Chart interpretation exercises

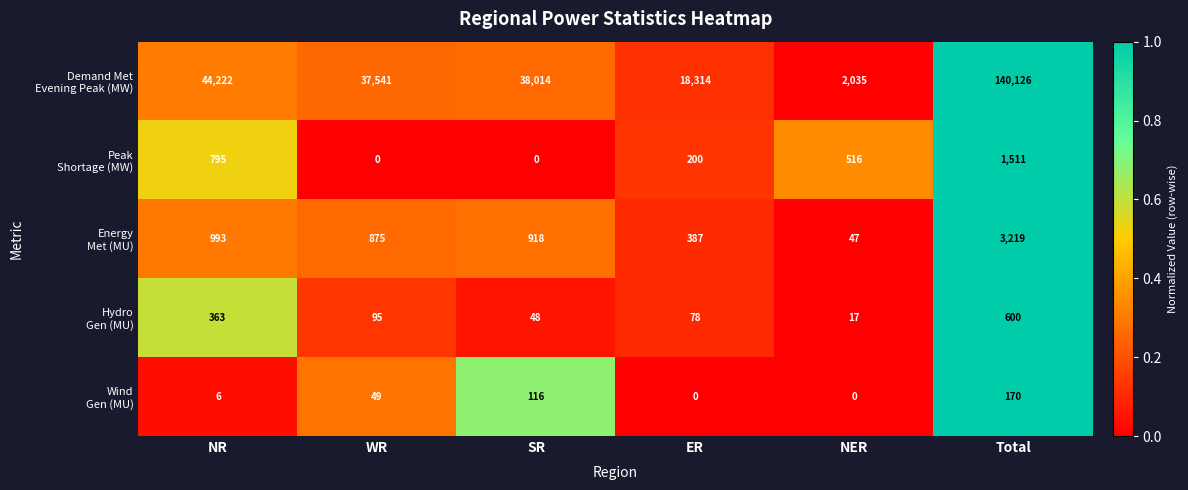

At how many categories does at least one series exceed 0?

6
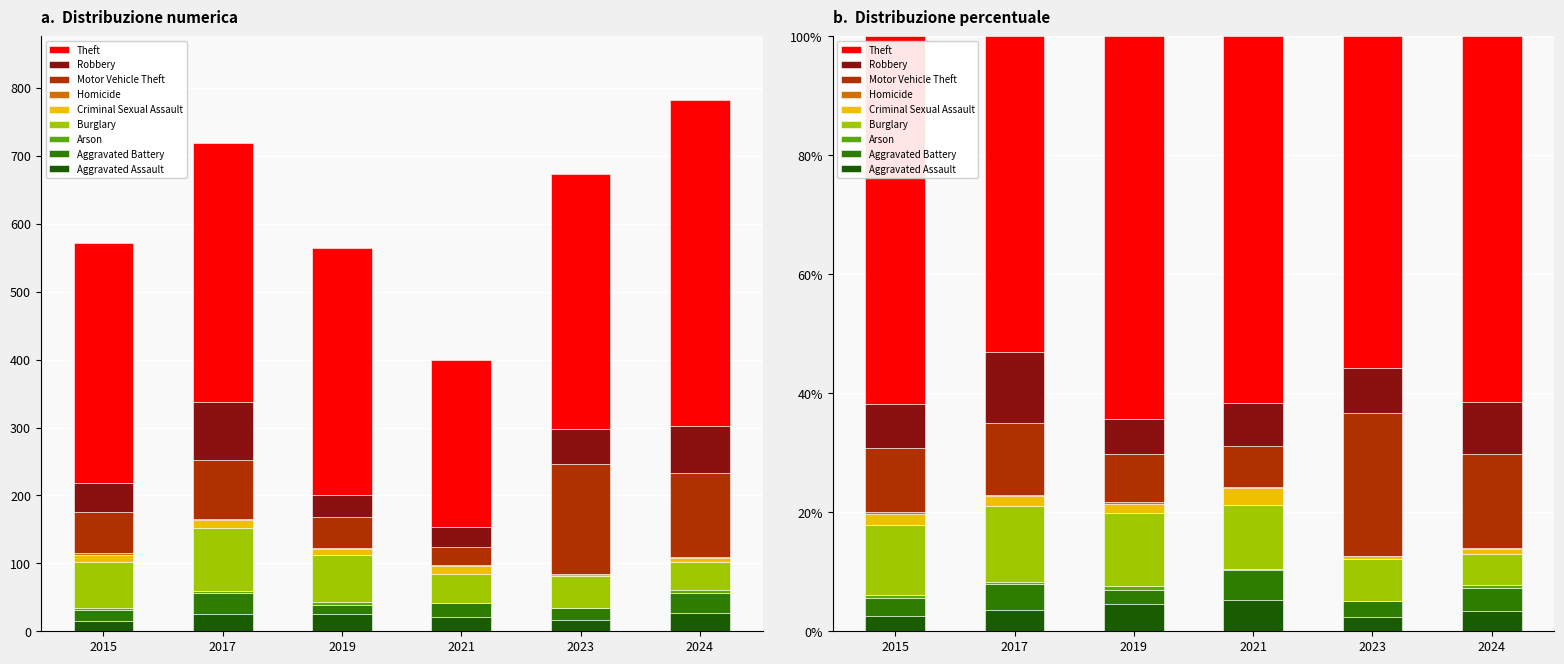

At Criminal Sexual Assault, list the series in order from smallest to largest.

2023, 2024, 2019, 2015, 2021, 2017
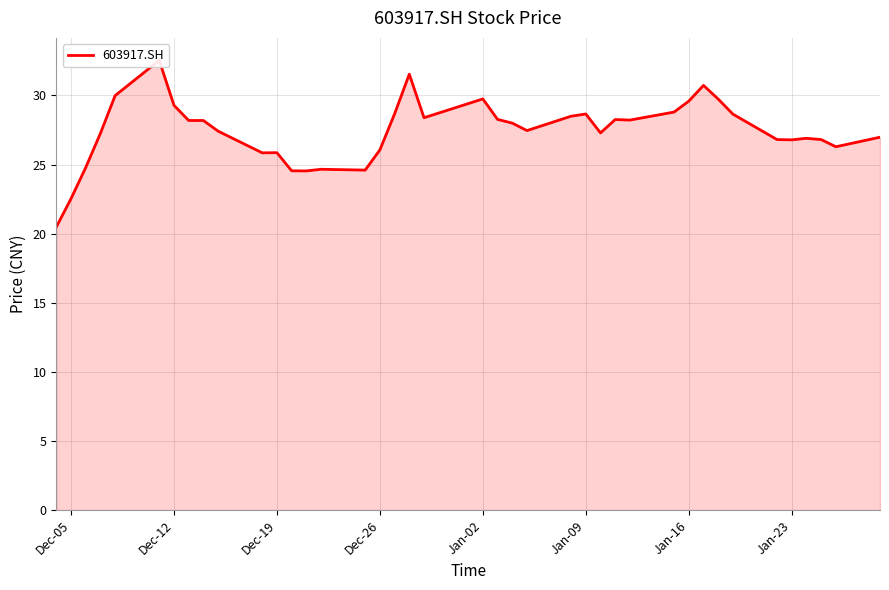

How many interior local peaks (higher than both neighbors) does the data have?

9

EXERCISE AIM ▸ Starting at the line containing "At Criminal Sexual" and ending at the end of the entries, rewrite those lines with "neighbors" swapped for "adjacent points" and nothing else changed. Leave the pictures out.

WRITTEN SOLUTION ▸
At Criminal Sexual Assault, list the series in order from smallest to largest.

2023, 2024, 2019, 2015, 2021, 2017

How many interior local peaks (higher than both adjacent points) does the data have?

9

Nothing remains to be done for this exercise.